Web development - Untyping

10 Jan 2011

by Noel

The University of Untyped

We’ve recently started a reading group at Untyped. As consultants we need to maintain our expertise, so every Friday we tackle something new for a few hours. Given our love of Universities (we average three degrees per Untypist) and our even greater love of grandiose corporate training (hello, Hamburger University!) we have named this program Untyped University.

Broadly, we’re covering the business of the web and the business of building the web. The online business is, from certain angles, quite simple. The vast majority of businesses can be viewed as a big pipeline, sucking in visitors from the Internet-at-large, presenting some message to the user, and then hoping they click “Buy”. At each stage of the pipeline people drop out. They drop out right at the beginning if the site isn’t ranked high enough on search terms or has poorly targetted ads. They abandon the website if the design is wrong, or the site is slow, or the offer isn’t targeted correctly. Each step of this pipeline has tools and techniques that can be used to retain users, which we’ll be covering. The flipside of this is the pipeline that delivers the site, starting with data stores, going through application servers, and finishing at the browser or other client interface. Here we’ll be looking at the technologies and patterns for building great sites.

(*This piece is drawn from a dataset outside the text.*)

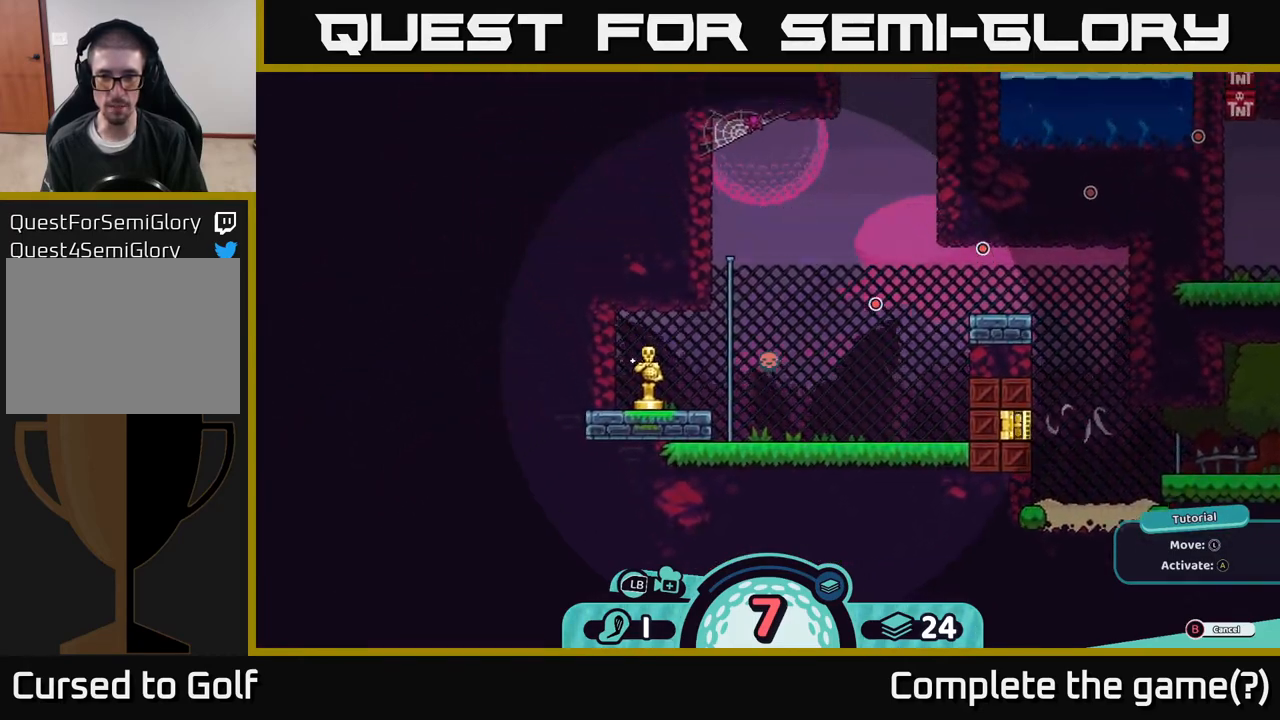
{"buttons": [], "left_stick": "up", "right_stick": "center", "events": []}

So far we’ve run a couple of sessions. The first covered bandit algorithms, and the second Amazon’s Dynamo. We’ll blog about these soon. We’ve started a Mendeley group to store our reading (though not everything we cover in future will be in published form.) Do join in if it takes your fancy!

Posted in Business, Front page, General, Web development | Comments Off on The University of Untyped

1 Dec 2010

by Dave

File upload using Comet Actors

We’ve been using the Lift web framework for a lot of web development work recently, and we’re very impressed some of its features. Lift’s Comet support, in particular, is a blessing for the kind of data-crunching back-end web sites we typically get involved in.

Importing data from uploaded files, for example, frequently causes trouble. An import can take from a few seconds to a few minutes depending on the size of the file and the complexity of the data processing and validation involved. If the import takes more than a few seconds there is an increasing risk that the web browser will time out. If this happens we fail, because the user won’t know whether the import succeeded or not. Lift’s Comet actors provide a simple way around this problem. But before describing how they work, let’s quickly go over Comet and actors.

Comet is a way of doing push notifications over HTTP, which on the face of it appears to only support pull. Without the jargon, this means a way of allowing the server to send information to the web browser when that information is ready, not when the web browser checks for it. This gives us a better interface, as the UI can instantly reflect new data, and better resource consumption, as the client doesn’t have to continuously poll the server.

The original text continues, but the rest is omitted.